§ ACTIVITY
Only the lines below starting at the one that contains "2. En la barra del explorador escribir" and ending at the one that contains "Gestaltungsprozesse. Klaus Pfeiffer" are to be reproduced, exactly and with both ends kept.

§ EXTRACTED RECORDS
+ + + + + + +
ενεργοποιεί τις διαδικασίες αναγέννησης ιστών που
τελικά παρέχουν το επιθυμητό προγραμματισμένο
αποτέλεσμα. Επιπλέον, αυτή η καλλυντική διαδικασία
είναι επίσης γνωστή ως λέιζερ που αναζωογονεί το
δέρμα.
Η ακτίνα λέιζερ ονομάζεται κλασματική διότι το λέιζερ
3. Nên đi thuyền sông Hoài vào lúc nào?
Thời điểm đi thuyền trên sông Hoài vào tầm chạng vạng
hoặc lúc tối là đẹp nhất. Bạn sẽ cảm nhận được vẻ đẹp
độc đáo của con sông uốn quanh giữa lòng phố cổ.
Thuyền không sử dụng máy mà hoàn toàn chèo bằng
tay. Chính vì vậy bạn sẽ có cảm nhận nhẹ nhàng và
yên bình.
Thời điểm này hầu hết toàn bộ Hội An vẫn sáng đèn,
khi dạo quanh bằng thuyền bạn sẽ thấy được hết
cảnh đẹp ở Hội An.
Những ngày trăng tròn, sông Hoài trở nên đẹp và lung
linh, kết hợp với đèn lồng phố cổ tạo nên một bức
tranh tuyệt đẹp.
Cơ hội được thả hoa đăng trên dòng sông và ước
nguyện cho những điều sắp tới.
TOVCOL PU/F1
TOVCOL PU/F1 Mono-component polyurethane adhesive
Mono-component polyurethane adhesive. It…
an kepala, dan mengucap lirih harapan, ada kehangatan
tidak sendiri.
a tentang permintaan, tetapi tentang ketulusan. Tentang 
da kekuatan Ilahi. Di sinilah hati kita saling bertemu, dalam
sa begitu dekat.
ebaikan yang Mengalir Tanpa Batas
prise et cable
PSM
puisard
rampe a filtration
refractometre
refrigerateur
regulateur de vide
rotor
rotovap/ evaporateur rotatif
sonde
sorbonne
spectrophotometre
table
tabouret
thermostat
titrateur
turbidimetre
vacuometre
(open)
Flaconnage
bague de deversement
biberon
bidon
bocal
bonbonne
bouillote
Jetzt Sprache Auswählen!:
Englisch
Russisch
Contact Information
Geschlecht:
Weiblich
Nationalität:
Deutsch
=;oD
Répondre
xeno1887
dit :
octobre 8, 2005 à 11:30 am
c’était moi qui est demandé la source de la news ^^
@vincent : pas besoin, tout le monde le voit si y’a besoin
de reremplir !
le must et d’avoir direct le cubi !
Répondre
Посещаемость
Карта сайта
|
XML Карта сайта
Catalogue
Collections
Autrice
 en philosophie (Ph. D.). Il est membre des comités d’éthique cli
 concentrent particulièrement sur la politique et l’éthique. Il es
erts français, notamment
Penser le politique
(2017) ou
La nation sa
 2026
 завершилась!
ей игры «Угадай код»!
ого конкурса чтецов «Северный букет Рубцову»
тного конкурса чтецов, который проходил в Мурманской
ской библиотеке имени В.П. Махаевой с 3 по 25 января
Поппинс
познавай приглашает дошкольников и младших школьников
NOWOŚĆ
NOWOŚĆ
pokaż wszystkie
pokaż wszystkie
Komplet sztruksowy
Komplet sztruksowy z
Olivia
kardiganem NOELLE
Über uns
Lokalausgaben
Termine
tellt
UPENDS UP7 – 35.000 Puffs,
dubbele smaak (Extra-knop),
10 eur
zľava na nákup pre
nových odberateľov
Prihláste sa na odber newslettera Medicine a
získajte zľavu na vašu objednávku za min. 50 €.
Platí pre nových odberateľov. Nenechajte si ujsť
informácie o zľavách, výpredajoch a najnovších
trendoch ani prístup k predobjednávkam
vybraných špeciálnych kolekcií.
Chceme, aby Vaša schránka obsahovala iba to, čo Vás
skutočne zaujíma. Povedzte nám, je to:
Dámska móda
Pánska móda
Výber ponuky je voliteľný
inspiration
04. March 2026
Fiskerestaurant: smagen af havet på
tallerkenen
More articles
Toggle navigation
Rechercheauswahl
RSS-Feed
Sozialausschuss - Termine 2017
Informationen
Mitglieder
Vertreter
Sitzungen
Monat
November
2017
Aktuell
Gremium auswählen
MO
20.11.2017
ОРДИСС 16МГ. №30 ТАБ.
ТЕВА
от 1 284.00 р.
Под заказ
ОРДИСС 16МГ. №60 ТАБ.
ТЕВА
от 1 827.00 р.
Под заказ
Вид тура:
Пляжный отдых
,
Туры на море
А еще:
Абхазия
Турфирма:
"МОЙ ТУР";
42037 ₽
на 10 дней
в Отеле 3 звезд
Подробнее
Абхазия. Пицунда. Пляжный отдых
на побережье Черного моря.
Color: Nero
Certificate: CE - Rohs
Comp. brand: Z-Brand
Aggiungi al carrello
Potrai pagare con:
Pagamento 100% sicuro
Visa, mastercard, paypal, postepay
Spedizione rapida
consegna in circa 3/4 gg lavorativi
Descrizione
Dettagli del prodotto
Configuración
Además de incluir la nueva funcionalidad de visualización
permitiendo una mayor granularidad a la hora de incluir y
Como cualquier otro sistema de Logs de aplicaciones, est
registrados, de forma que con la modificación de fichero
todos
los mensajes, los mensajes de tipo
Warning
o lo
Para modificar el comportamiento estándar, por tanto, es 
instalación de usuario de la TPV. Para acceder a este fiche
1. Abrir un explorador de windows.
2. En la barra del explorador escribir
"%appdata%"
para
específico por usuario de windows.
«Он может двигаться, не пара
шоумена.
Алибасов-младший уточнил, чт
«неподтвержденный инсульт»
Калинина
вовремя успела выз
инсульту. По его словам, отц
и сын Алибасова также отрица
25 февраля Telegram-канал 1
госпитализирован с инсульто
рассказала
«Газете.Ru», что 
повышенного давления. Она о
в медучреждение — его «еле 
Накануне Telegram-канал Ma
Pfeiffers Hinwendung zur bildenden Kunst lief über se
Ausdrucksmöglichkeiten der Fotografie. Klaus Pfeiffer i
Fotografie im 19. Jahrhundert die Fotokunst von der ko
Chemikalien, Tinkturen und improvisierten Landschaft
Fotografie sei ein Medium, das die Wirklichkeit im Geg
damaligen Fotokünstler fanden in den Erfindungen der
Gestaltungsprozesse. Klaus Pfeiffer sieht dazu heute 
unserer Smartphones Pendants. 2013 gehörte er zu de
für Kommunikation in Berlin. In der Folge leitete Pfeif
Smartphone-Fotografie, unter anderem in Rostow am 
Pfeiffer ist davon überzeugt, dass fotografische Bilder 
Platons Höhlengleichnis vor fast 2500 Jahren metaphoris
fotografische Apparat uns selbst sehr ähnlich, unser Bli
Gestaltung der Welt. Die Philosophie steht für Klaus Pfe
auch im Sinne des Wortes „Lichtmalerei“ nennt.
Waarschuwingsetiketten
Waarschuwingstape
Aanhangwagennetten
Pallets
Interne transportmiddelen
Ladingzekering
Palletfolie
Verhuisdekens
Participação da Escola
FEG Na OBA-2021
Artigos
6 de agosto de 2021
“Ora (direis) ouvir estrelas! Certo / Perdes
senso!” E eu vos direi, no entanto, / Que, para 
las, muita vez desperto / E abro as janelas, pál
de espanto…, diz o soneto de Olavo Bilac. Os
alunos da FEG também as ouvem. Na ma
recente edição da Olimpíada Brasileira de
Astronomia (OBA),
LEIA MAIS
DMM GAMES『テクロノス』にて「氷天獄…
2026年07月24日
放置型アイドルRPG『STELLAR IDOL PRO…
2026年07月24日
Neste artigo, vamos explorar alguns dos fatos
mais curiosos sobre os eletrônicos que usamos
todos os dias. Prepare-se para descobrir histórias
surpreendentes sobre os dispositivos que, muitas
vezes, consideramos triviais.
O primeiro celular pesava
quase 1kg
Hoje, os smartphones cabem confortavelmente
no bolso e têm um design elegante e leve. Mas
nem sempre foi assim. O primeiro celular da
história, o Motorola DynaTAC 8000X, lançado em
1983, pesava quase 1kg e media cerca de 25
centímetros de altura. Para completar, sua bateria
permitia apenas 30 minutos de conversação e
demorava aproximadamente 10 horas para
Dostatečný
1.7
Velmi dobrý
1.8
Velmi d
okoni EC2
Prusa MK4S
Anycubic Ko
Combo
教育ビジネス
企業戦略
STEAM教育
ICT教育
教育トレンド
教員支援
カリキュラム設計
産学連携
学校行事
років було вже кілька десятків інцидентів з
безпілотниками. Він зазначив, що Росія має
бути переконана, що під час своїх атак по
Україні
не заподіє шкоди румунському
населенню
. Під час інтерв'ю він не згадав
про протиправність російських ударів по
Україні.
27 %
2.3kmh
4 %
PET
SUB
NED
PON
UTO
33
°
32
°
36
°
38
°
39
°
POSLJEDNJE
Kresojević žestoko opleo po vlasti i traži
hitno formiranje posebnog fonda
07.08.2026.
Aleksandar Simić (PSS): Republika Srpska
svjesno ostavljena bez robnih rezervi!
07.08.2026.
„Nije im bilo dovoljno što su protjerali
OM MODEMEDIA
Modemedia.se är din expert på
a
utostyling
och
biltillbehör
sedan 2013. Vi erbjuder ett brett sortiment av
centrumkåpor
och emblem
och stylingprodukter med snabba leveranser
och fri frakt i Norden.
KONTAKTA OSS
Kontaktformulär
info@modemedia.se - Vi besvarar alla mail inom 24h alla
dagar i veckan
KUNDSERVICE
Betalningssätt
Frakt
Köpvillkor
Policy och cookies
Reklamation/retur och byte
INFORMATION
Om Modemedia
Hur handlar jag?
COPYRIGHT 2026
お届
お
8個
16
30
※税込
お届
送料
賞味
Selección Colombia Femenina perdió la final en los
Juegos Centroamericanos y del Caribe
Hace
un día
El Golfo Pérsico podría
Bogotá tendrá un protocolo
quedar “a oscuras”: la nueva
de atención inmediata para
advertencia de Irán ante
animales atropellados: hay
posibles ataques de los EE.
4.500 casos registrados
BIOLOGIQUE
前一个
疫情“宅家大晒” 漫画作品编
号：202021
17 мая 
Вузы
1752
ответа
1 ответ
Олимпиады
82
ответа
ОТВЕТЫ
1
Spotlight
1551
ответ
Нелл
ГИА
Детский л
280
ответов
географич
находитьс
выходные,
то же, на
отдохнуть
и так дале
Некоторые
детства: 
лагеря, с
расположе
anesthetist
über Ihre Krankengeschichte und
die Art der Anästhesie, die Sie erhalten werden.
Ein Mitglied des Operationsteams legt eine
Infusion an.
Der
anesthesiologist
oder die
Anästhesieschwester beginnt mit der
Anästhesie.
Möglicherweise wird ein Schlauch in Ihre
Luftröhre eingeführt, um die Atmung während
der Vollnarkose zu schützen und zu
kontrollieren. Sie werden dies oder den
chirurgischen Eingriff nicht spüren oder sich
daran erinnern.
+ + + + + + +
§ SOLVED EXERCISE
2. En la barra del explorador escribir
"%appdata%"
para
específico por usuario de windows.
«Он может двигаться, не пара
шоумена.
Алибасов-младший уточнил, чт
«неподтвержденный инсульт»
Калинина
вовремя успела выз
инсульту. По его словам, отц
и сын Алибасова также отрица
25 февраля Telegram-канал 1
госпитализирован с инсульто
рассказала
«Газете.Ru», что 
повышенного давления. Она о
в медучреждение — его «еле 
Накануне Telegram-канал Ma
Pfeiffers Hinwendung zur bildenden Kunst lief über se
Ausdrucksmöglichkeiten der Fotografie. Klaus Pfeiffer i
Fotografie im 19. Jahrhundert die Fotokunst von der ko
Chemikalien, Tinkturen und improvisierten Landschaft
Fotografie sei ein Medium, das die Wirklichkeit im Geg
damaligen Fotokünstler fanden in den Erfindungen der
Gestaltungsprozesse. Klaus Pfeiffer sieht dazu heute 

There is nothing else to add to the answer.